I’d totally not expected anyone at Strapi to “recommend” this approach 
So I’ve given it a try since posting and so far it’s working pretty well. I’ve got about 8 endpoints that are hitting the MongoDB database on Atlas underneath, many of these are returning static content for a website.
So at the moment, because a single user will make multiple requests that request that static content, I’ve deployed a single lambda for primitive get requests, that has a basic router in there. The advantage of this is I can cache my MongoDB connection between invocations and reduce cold start times. If/when site traffic picks up I’ll split these functions back out. Also planning on using Gatsby or similar to pull out the static content from Strapi whenever it changes (using a Webhook to a GitHub pipeline) and that’ll reduce my dependency on this routing Lambda.

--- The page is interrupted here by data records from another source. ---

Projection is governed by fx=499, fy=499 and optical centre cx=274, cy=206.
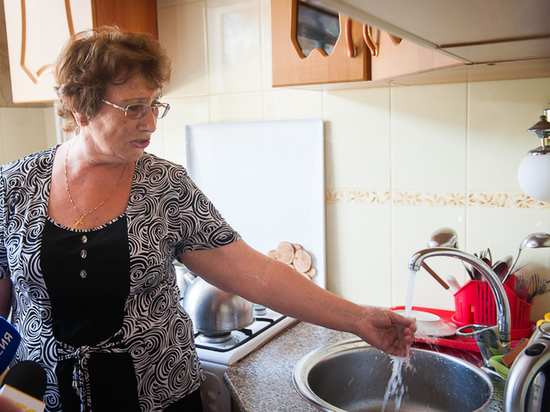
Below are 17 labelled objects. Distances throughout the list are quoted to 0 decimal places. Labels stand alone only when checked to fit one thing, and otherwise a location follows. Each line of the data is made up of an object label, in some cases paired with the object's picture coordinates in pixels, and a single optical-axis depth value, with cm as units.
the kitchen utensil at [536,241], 132
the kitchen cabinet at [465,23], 56
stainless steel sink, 127
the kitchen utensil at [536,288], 140
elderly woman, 107
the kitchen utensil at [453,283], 152
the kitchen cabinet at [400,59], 100
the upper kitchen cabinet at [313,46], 129
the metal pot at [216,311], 144
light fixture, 125
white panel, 174
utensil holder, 138
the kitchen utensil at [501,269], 140
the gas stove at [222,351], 131
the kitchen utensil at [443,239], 143
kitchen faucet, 117
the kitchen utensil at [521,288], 140
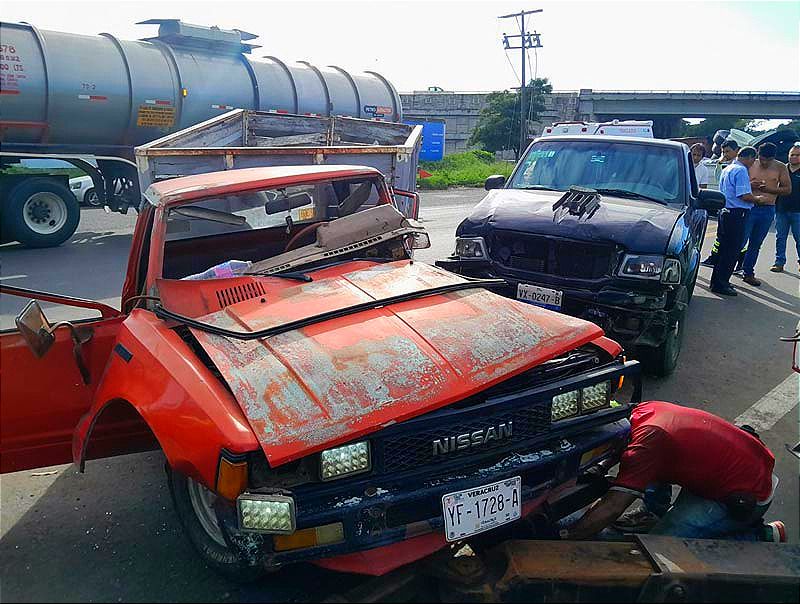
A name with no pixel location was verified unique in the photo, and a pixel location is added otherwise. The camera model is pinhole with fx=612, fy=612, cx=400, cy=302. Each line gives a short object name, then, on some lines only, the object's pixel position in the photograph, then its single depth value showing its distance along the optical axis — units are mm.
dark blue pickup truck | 4723
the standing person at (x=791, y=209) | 9242
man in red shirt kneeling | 2785
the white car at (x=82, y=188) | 13992
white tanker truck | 10008
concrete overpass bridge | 50188
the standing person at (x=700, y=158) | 12789
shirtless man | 8617
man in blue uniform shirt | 8195
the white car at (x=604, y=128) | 13344
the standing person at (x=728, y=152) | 10194
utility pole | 36125
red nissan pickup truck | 2238
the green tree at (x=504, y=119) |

Regarding running Strapi locally - that works for me. But actually there’s someone else who needs access who isn’t as technical as me. So I’m planning on deploying Strapi to EC2 - but it’s going to sit in a turned off state by default. I’m planning on an API Gateway request triggering a Lambda to spin up the EC2 instance, and a redirect to the actual Strapi IP. This might take a couple of minutes, but that’s not a problem in this case. Hope to hack a similar spin down the EC2 lambda into the Logout of Strapi somehow - not worked that one out yet.
But basically I’ve got a site kinda working, costing me the price of an S3 bucket so far. So not too bad!